Wednesday, Beverly K. Eakman

Deanna’s guest today was Beverly K. Eakman, an educator, free-lance columnist, editor, writer, speaker and author of several books, her most recent and just released being, Push Back!: How to Take a Stand Against Groupthink, Bullies, Agitators, and Professional Manipulators. (MP3)

One comment on “Wednesday, Beverly K. Eakman

  1. I just have to take issue with what the first caller said, I find it very hard to believe Dr. Joseph Goebbels lifted Bernays up on a pedestal.

    The following is an excerpt from Dr. Goebbels 1934 Nuremberg Rally speech about propaganda, I highly suggest people read it.

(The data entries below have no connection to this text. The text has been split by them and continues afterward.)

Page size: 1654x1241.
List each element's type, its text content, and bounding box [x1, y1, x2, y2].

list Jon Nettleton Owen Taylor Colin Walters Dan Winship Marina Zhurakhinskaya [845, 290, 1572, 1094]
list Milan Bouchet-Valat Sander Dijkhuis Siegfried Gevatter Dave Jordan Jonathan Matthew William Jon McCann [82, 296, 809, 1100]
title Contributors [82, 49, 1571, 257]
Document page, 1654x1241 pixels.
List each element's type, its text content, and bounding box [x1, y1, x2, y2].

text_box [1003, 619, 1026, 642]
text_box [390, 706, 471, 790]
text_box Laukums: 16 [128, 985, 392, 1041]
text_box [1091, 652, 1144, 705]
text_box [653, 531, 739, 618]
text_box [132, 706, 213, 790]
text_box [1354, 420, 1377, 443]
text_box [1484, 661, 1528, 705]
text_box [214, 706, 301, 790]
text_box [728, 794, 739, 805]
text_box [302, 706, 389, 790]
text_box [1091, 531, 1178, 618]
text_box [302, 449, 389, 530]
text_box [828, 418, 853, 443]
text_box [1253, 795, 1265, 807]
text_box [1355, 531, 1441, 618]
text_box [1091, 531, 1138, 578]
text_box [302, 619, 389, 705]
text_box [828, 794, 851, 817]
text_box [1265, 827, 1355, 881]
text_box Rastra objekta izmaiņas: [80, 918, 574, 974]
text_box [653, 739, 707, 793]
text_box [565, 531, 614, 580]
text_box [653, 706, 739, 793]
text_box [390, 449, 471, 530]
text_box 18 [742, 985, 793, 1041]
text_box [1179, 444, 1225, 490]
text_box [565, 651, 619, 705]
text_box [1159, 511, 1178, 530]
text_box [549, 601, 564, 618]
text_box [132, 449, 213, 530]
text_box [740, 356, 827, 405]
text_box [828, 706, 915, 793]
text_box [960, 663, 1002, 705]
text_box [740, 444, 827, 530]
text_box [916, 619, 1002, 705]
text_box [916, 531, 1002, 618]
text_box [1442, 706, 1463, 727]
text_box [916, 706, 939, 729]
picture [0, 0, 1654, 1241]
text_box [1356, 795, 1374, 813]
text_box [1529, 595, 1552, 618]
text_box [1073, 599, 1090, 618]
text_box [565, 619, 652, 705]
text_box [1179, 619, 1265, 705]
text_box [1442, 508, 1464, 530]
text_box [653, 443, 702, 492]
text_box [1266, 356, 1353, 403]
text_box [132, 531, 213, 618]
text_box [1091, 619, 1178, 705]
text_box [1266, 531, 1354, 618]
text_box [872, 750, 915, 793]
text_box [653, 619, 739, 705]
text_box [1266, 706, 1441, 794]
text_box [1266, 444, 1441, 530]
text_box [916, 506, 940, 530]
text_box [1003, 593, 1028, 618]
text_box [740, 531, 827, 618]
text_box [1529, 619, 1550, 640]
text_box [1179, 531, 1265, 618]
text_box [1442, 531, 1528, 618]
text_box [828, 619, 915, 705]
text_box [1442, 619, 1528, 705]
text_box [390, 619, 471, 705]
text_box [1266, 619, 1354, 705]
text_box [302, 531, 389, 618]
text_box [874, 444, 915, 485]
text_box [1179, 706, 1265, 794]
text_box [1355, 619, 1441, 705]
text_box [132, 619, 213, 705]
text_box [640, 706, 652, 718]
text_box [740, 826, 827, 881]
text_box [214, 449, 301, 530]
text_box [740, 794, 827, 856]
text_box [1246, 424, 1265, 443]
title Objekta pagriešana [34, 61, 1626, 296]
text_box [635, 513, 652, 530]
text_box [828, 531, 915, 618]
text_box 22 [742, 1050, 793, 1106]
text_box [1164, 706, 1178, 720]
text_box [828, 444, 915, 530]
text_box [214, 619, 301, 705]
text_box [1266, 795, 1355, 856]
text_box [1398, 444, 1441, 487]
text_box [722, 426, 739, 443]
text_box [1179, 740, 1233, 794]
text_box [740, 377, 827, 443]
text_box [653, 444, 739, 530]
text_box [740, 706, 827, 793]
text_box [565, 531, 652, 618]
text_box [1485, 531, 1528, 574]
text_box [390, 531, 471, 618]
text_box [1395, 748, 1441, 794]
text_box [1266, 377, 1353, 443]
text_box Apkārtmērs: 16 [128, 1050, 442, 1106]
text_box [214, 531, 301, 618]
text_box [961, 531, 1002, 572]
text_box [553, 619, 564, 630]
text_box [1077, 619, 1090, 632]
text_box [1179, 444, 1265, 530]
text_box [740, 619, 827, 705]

    “…Good propaganda does not need to lie, indeed it may not lie. It has no reason to fear the truth. It is a mistake to believe that the people cannot take the truth. They can. It is only a matter of presenting the truth to people in a way that they will be able to understand. A propaganda that lies proves that it has a bad cause. It cannot be successful in the long run. A good propaganda will always come along that serves a good cause. But propaganda is still necessary if a good cause is to succeed. A good idea does not win simply because it is good. It must be presented properly if it is to win. The combination makes for the best propaganda. Such propaganda is successful without being obnoxious. It depends on its nature, not its methods. It works without being noticed. Its goals are inherent in its nature. Since it is almost invisible, it is effective and powerful. A good cause will lose to a bad one if it depends only on its rightness, while the other side uses the methods of influencing the masses…” – Dr. Joseph Goebbels

    German Propaganda Archive Calvin College
    Background: If you have seen a clip of Goebbels speaking, it is likely the conclusion to this speech, taken from Riefenstahl’s film of the 1934 rally, Triumph des Willens. Goebbels gave a speech each year at the Nuremberg Rally, often focusing on propaganda. Here he presents Nazi propaganda as the model for the rest of the world, calling it the “background music” to government policy.
    The source: Der Kongress zur Nürnberg 1934 (Munich: Zentralverlag der NSDAP., Frz. Eher Nachf., 1934), pp. 130-141.